▶ _EXERCISE TASKS_
a - Reproduce the article on the anti-terror bill word for word, from "An amendment to" to "on July 24.".
b - Extend the article on the anti-terror bill amendment with the next part, picking up after its final sentence.

▶ _EXCERPT PROVIDED_

┌──

An amendment to an anti-terror bill to designate individuals as "terrorists" was passed in parliament today, with 147 votes in its favour and 42 against it. "Terrorism has no religion, terrorists are against humanity; all should support stringent laws against it," Home Minister Amit Shah said before voting on the bill began.

The Unlawful Activities (Prevention) Amendment Bill was already passed by the Lok Sabha on July 24.

Seeking to address the opposition's concerns that the amended law could be misused, the Home Minister said a four-level scrutiny has been provided in the amendment to ensure human rights are not violated.

"It is important to designate individuals as terrorists as they start new organisations once an outfit is banned," said Mr Shah.

Congress leader P Chidambaram said that the provision violated individual liberty.

"Let me caution you, the government, that it will be struck down. Instead of listening to us here and making the necessary correction, you are forcing us to go about a kilometre away to another building (Supreme Court) and (ask) another set of individuals to strike it down. How does it raise the esteem of Parliament?

"We are doing something which is hopelessly unconstitutional," the former Union Minister said, adding the bill should be sent to a select committee.

The amended bill went through after the Rajya Sabha rejected an opposition-backed motion to send it to a select committee.

Individuals designated as terrorists can appeal to the Union Home Secretary, who will have to dispose of the plea within 45 days. In addition to this, they can also approach a review committee comprising a sitting or retired judge and at least two retired secretaries of the government.

└──

▶ _PROVIDED INFORMATION_
┌──

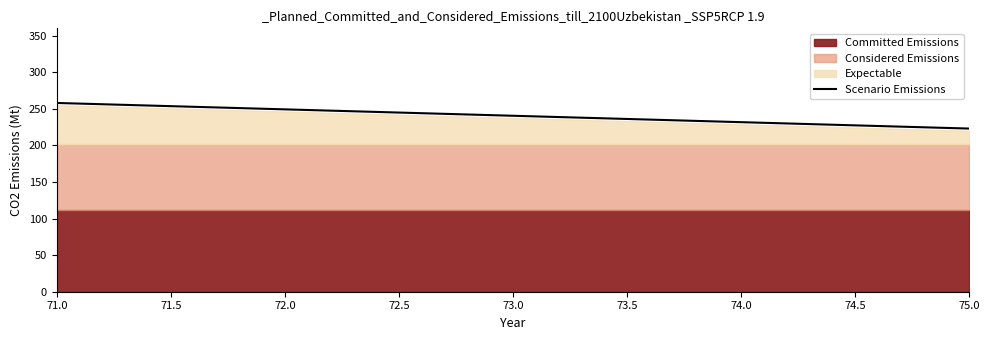

What position from the right is 71.0?

5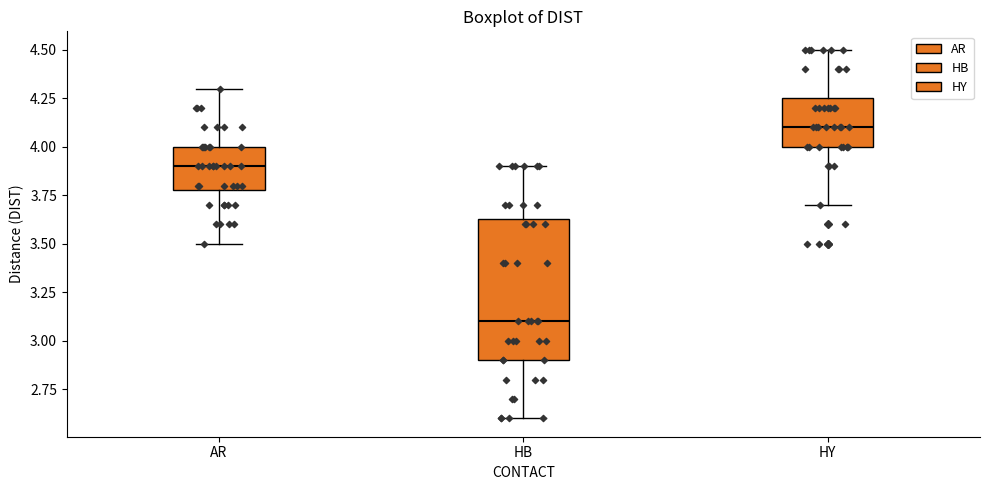

Reading left to right, read every box against the y-axis: the position of its median line, the range the box covers, and the ends of its whiskers. The values are not printed on the chart, so give them approximately, as read against the axis.

AR: median 3.90, box 3.80 to 4.00, whiskers 3.50 to 4.30
HB: median 3.10, box 2.90 to 3.65, whiskers 2.60 to 3.90
HY: median 4.10, box 4.00 to 4.25, whiskers 3.70 to 4.50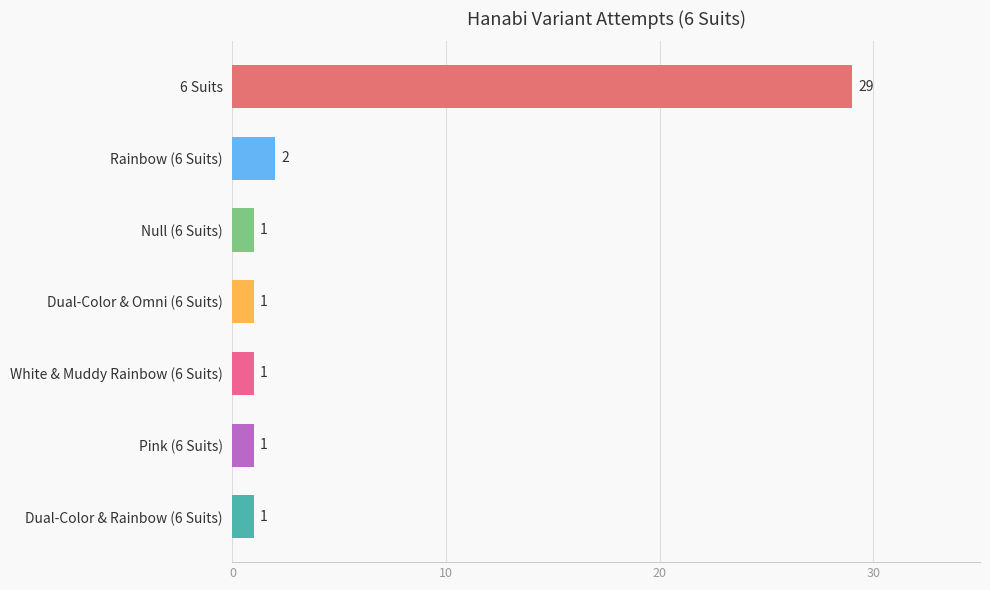

True or false: the data shows 29 at 6 Suits.

True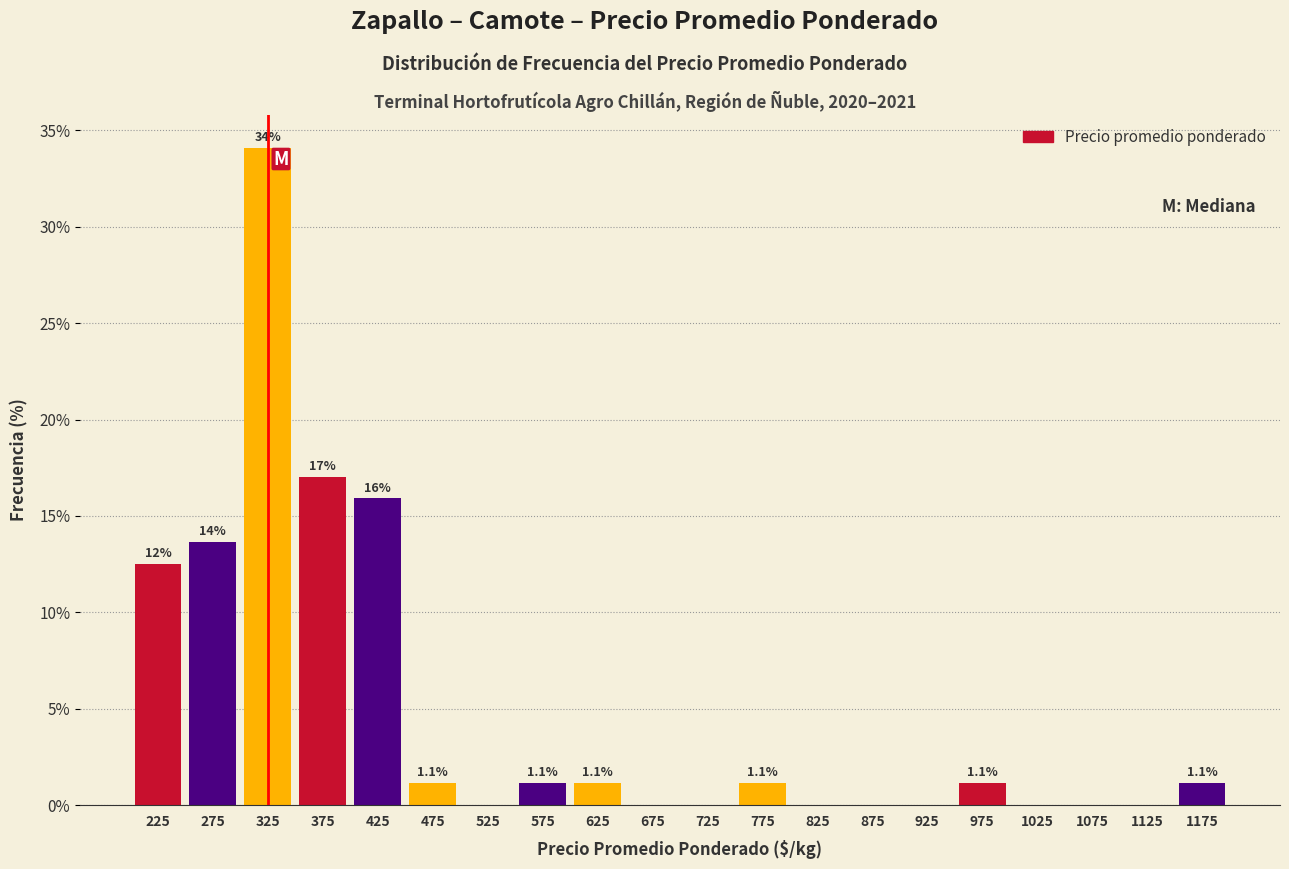

Which range on the x-axis has the tallest bar?

300 to 350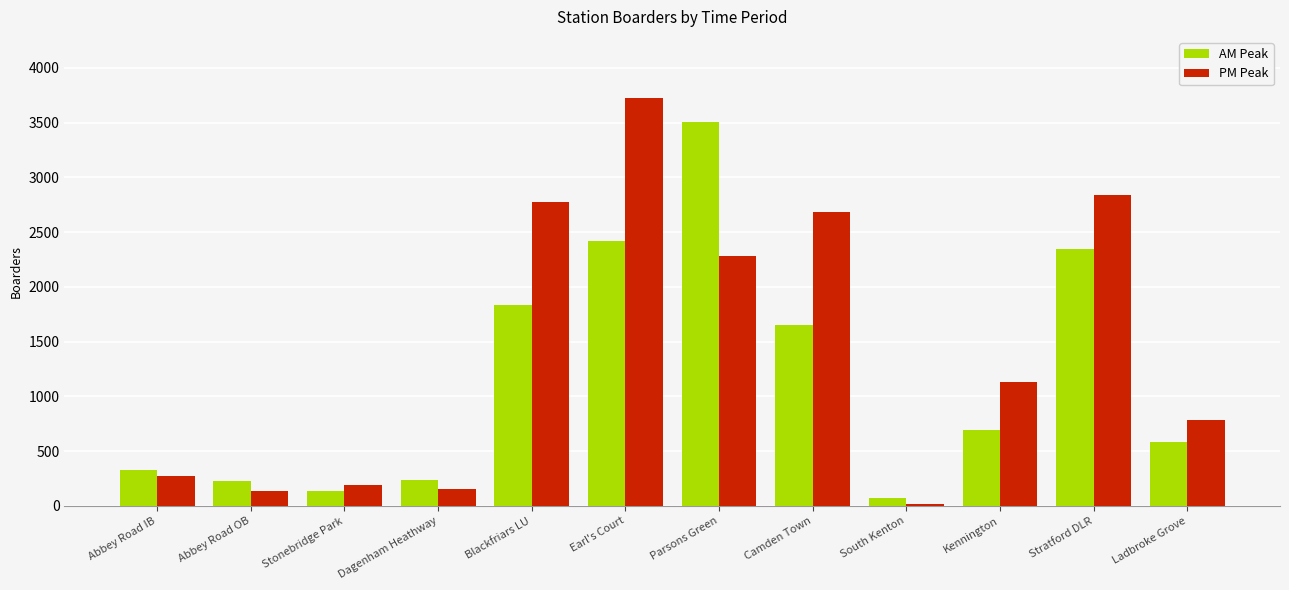

Where does the PM Peak series first go above 1134?

Blackfriars LU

└──

▶ _RESULTS_
a -
An amendment to an anti-terror bill to designate individuals as "terrorists" was passed in parliament today, with 147 votes in its favour and 42 against it. "Terrorism has no religion, terrorists are against humanity; all should support stringent laws against it," Home Minister Amit Shah said before voting on the bill began.

The Unlawful Activities (Prevention) Amendment Bill was already passed by the Lok Sabha on July 24.

b -
During the last debate in the Lok Sabha, several opposition leaders, including the Trinamool Congress's Mahua Moitra, had objected to the changes in the law saying it could be misused to target individuals and may disturb the federal structure of the country.

Under the new UAPA amendments, the government can impose a travel ban on individuals who have been designated as "terrorists" and seize their properties. The law is in conformity with United Nations conventions as well as international standards. "...There's a need for a provision to declare an individual as a terrorist. The UN has a procedure for it, the US has it, even Pakistan has it, China, Israel, European Union... Everyone has done it," Mr Shah had said in the Lok Sabha last month.

Global terrorists Masood Azhar and Hafiz Saeed will be the first two to be banned as individuals in India after the UAPA amendments are notified by the government. While Hafiz Saeed was the brains behind the 2008 Mumbai terror attacks, Masood Azhar was responsible for the recent Pulwama attack as well as the 2001 attack on parliament.